Kill Baby Kill

    

     Some people have trouble resisting any movie they are told was ever banned.  Even if they know the reason in advance and they doubt it’s  justified.  I admit to being one of those curious people.  My curiosity about Kill Baby Kill got the better of me. Even though I knew the general argument for banning it—the theme of revenge but the avenger being a little girl, ten or younger.  Not long after, this movie would be overshadowed by at least two others: Night the Living Dead and The Exorcist.  Little girls doing some major violenceThen what did the censors find so unacceptable about Kill Baby Kill?

     Melissa, the avenging angel in this movie is actually fairly bland.  No satanic expressions on her face.  No demonic voices.  No dire threats.  (“The sow is mine.”).  But we do know she is seeking revenge…probably she is justified.  And others have died in the neglected, backward village where she lived all her life.

     The movie has more than its share of weaknesses.  Bad dubbing from Italian into English.  Generally shallow characters.  Acting—average at best.  A plot that’s nothing new—apart from Melissa.

     Then what are the movie’s strong points?  (Keep in mind, it has more than its share of admirers.)  Atmosphere—an overall sense of an isolated village with its mysteries well hidden.  Well guarded against strangers.  People determined to keep their secrets to themselves.  An overall sense—sickness, a cancer that needs to be cut out.  But a strong resistance to permitting anyone to do it.

     A physician, Dr. Eswai, arrives in the village on a bright day, in broad daylight.  Still, the coach driver refuses to come close to the main street.  Inside the inn, hostile looks, silence.  As though a stranger can only make life worse for them.  Karl, the burgomeister is the only one in town willing to speak to Dr. Eswai.

     Irena, a village woman has died recently, falling from a balcony onto a row of metal spikes.  Besides Eswai, a government inspector is in town to investigate Irena’s death.  Villagers, the few willing to speak, have suggested to the inspector and to the doctor that the solution lies within the villa Graps—a huge mansion dwarfing the town.  But they warn the outsiders—never go inside…for any reason.  Dr. Eswai suspects the inspector has gone there…and may be already dead.
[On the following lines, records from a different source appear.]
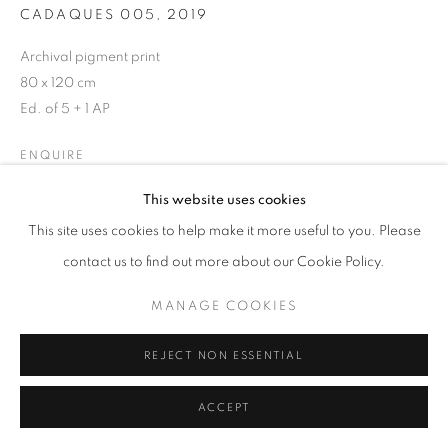
CADAQUES 005
,
2019
Archival pigment print
80 x 120 cm
MANAGE COOKIES
Ed. of 5 + 1 AP
COPYRIGHT © 2026 GALERIST
ENQUIRE
This website uses cookies
This site uses cookies to help make it more useful to you. Please
SHARE
contact us to find out more about our Cookie Policy.
MANAGE COOKIES
REJECT NON ESSENTIAL
ACCEPT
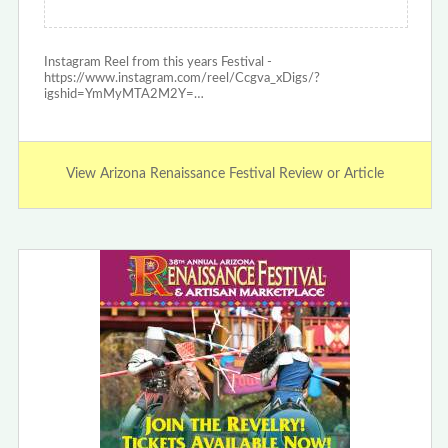
Instagram Reel from this years Festival -
https://www.instagram.com/reel/Ccgva_xDigs/?
igshid=YmMyMTA2M2Y=…
View Arizona Renaissance Festival Review or Article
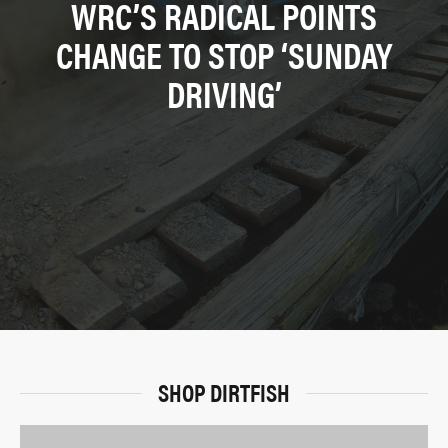
WRC’S RADICAL POINTS
CHANGE TO STOP ‘SUNDAY
DRIVING’
SHOP DIRTFISH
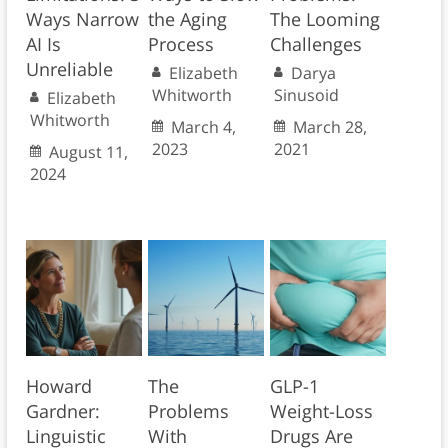
Ways Narrow
the Aging
The Looming
AI Is
Process
Challenges
Unreliable
Elizabeth
Darya
Whitworth
Sinusoid
Elizabeth
Whitworth
March 4,
March 28,
2023
2021
August 11,
2024
Howard
The
GLP-1
Gardner:
Problems
Weight-Loss
Linguistic
With
Drugs Are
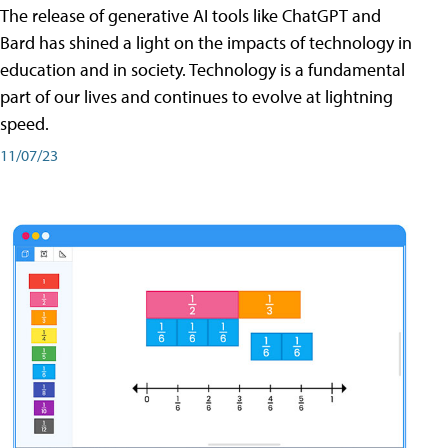
The release of generative AI tools like ChatGPT and
Bard has shined a light on the impacts of technology in
education and in society. Technology is a fundamental
part of our lives and continues to evolve at lightning
speed.
11/07/23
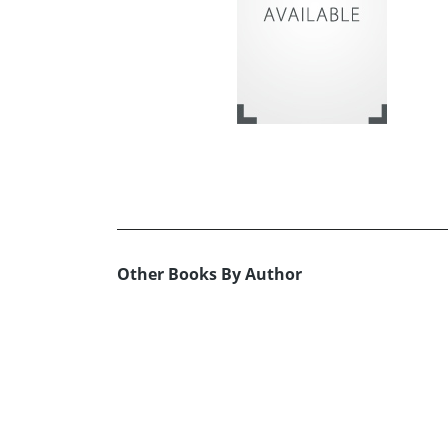
Other Books By Author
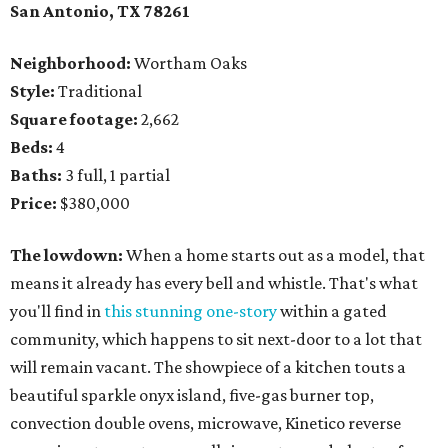
San Antonio, TX
78261
Neighborhood:
Wortham Oaks
Style:
Traditional
Square footage:
2,662
Beds:
4
Baths:
3 full, 1 partial
Price:
$380,000
The lowdown:
When a home starts out as a model, that
means it already has every bell and whistle. That's what
you'll find in
this stunning one-story
within a gated
community, which happens to sit next-door to a lot that
will remain vacant. The showpiece of a kitchen touts a
beautiful sparkle onyx island, five-gas burner top,
convection double ovens, microwave, Kinetico reverse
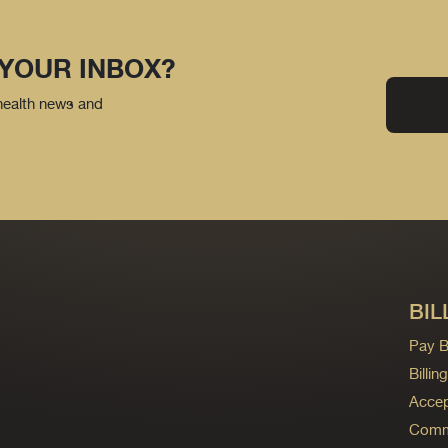
 YOUR INBOX?
 health news and
BIL
Pay Bi
Billi
Accep
Commo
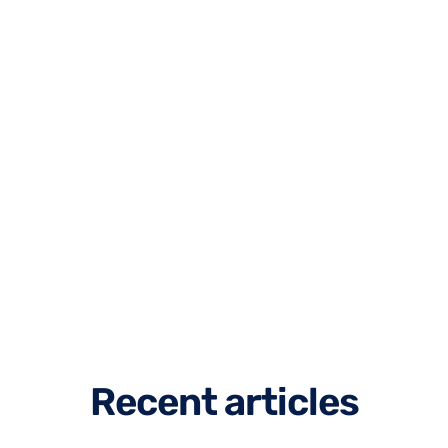
R
e
c
e
n
t
a
r
t
i
c
l
e
s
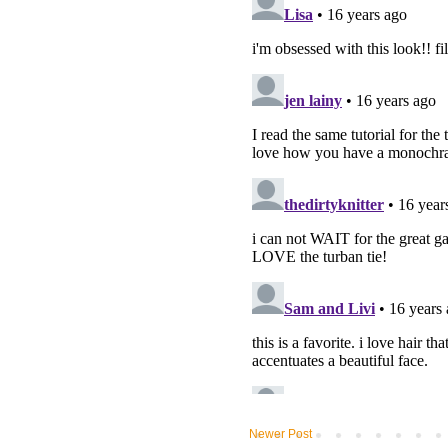
Newer Post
     An unwavering materialist, Dr. Eswai has no fear of ghosts and avenging spirits.  He walks through an open door into the huge, ominous villa.  The atmosphere he finds inside is one of the movie’s strong points…maybe the strongest.  Cobwebs, everywhere he looks, obscuring portraits and mounted animals and birds, straight out of Norman Bates’ office in Psycho.  And the size of each room, dwarfing the doctor, who is a tall man himself.  Hard to believe he will ever find his way out.  A spiral staircase, narrow but seemingly endless.  Bright blue and red colors.  Many believe the blues and reds were an inspiration for the ways Dario Argento colored his masterpiece Suspiria.  I find that hard to argue; just watch Argento’s movie for yourself.  

     Dr. Eswai is not an exciting character yet he is someone you respect for keeping up his search for Melissa, her reputed curse and a way to finally end it.  He finds a long string of secrets and plot twists inside the villa.  As bland as he may be, you have to admire him for his determination to solve the mysteries.  So many characters have long-buried secrets.  As I stated, you experience the secrets as cancers that need to be cut out.  None of the people are evil people.  But their quests for vengeance have corrupted them.  Both the baroness Graps and Melissa have suffered wrongs that explain their parts in the larger tale you watch unfold.  Try to follow each character carefully and unravel their part in this tragic story.

     In the 70’s, the great success of The Exorcist opened the floodgates for possessed and evil children in horror films.  People now will probably look at Kill Baby Kill as a historical relic—-a symbol of big changes to come.  For better or worse, just read a list of 70’s releases; you can’t miss it.